Desktop Survival Guide
by Graham Williams
Todo: This chapter is under development. It will discuss the business problem, and how we might go about solving it and where we might get some data to help us out.
The first task for any data mining project is to identify the business problem, making sure it is a real problem requiring a solution, and that it is feasible to tackle the problem with data mining.
Chapter 2 has given a hint as to the kind of problem we might be tackling here. Chances are, of course, that it has something to do with the weather. We used the sample weather dataset, that is provided with Rattle, in Chapter 2 to build our first data mining model. We also briefly explored the data.
The ``business'' problem we talked about in Chapter 2 was a rather simplistic problem--helping us decide whether to take an umbrella with us tomorrow. We would classify this as ``toy'' problem, particularly noting that we had a quite tiny dataset to build the model from.
[Historic Note:]It is rather interesting to question what constitutes tiny, small, large, huge, and enormous datasets. More importantly, how much data do we need for data mining? When I was doing my PhD back in the 1980's, I was building decision trees from just 106 observations. It was enough for the theoretical explorations which lead to the core idea of the thesis, that of building multiple decision trees--today referred to as ensemble learning. Today, a data mining researcher is talking millions of observations and hundreds of variables!
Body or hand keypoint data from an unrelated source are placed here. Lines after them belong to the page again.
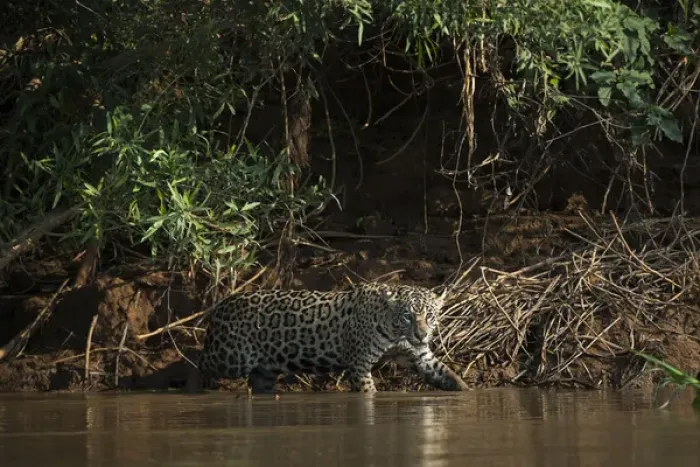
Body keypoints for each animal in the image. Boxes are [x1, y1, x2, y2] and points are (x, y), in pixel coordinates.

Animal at [186, 282, 470, 393]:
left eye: (430, 316)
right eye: (408, 316)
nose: (422, 334)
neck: (393, 330)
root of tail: (221, 305)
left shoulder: (421, 357)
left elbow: (447, 374)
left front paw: (468, 393)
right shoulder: (359, 365)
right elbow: (369, 392)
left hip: (264, 369)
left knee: (259, 383)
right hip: (231, 357)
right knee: (200, 361)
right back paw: (193, 387)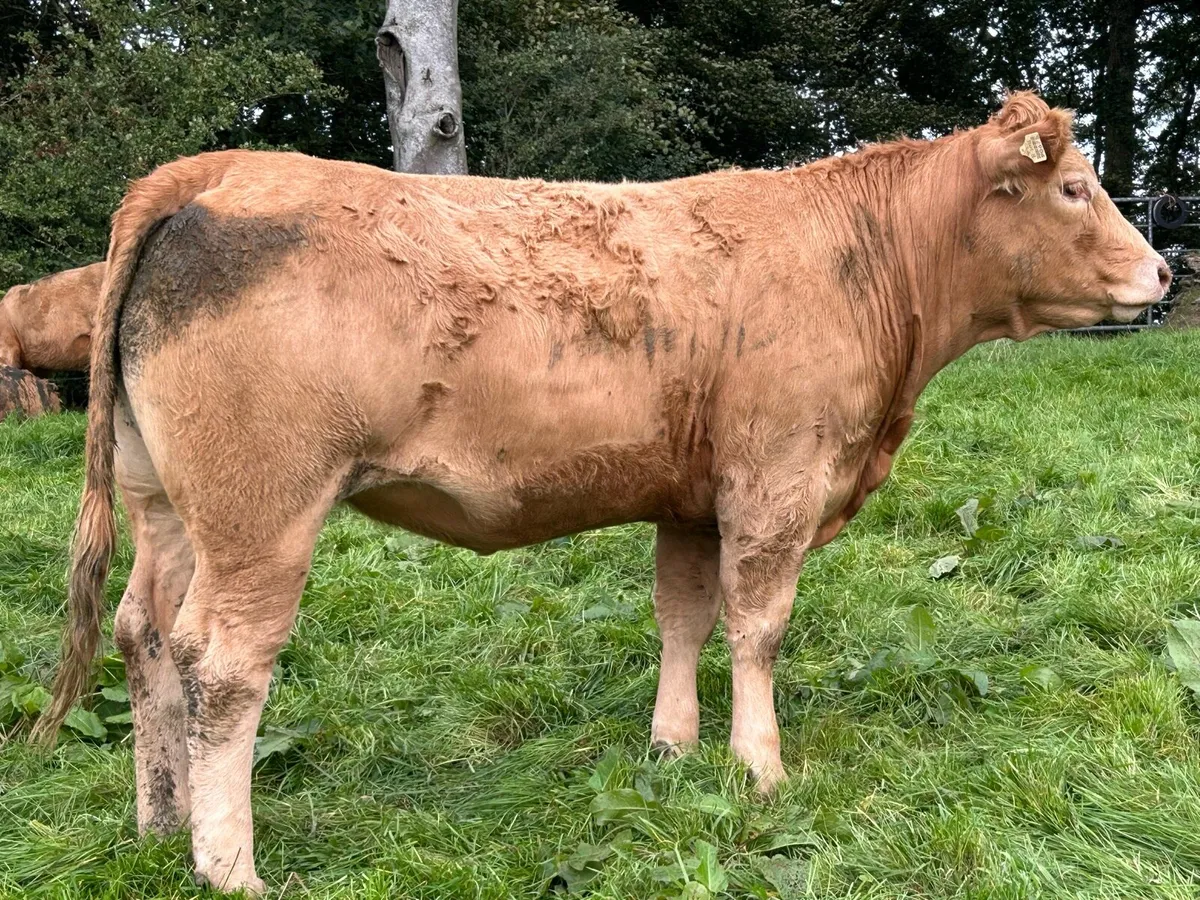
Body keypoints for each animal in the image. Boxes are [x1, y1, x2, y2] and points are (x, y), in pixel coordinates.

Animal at [34, 93, 1170, 894]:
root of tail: (213, 168)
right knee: (222, 665)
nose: (1164, 273)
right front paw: (760, 768)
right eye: (1076, 189)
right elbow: (759, 625)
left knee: (144, 633)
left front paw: (672, 747)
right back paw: (228, 865)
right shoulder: (777, 481)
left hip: (167, 504)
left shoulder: (692, 497)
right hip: (263, 514)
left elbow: (683, 615)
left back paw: (161, 823)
Note that we are not proposing that data mining is the best approach, nor that our approach is a valid analysis of weather data. Indeed there are many statistical approaches to analysing time series type weather data that may give better analytical results.
We use the weather dataset for this book primarily because it is a readily available, public dataset of a reasonable size. Most large datasets which are used for real data mining are carefully guarded for privacy reasons, or for commercial reasons. Whilst this is unfortunate from an educational perspective, the weather data has been found to exhibit many aspects we find in other datasets used for data mining.
Weather providers a good generic dataset. Every one knows about the weather, but perhaps we might think it has little real bearing to ourselves. Of course, though, weather has great impact on humanity. The weather impacts on our transport systems, building and construction industries, agriculture, and even entrainment. The economic impacts of a few days of light rain alone, may ruin your day, and if they not planned for, could cost millions of dollars in damage and lost productivity.
In that context then, this chapter presents potential business problems that we may consider for the weather dataset. We discuss a number of issues relating to the business problems, particularly surrounding the data we might use for the data mining task.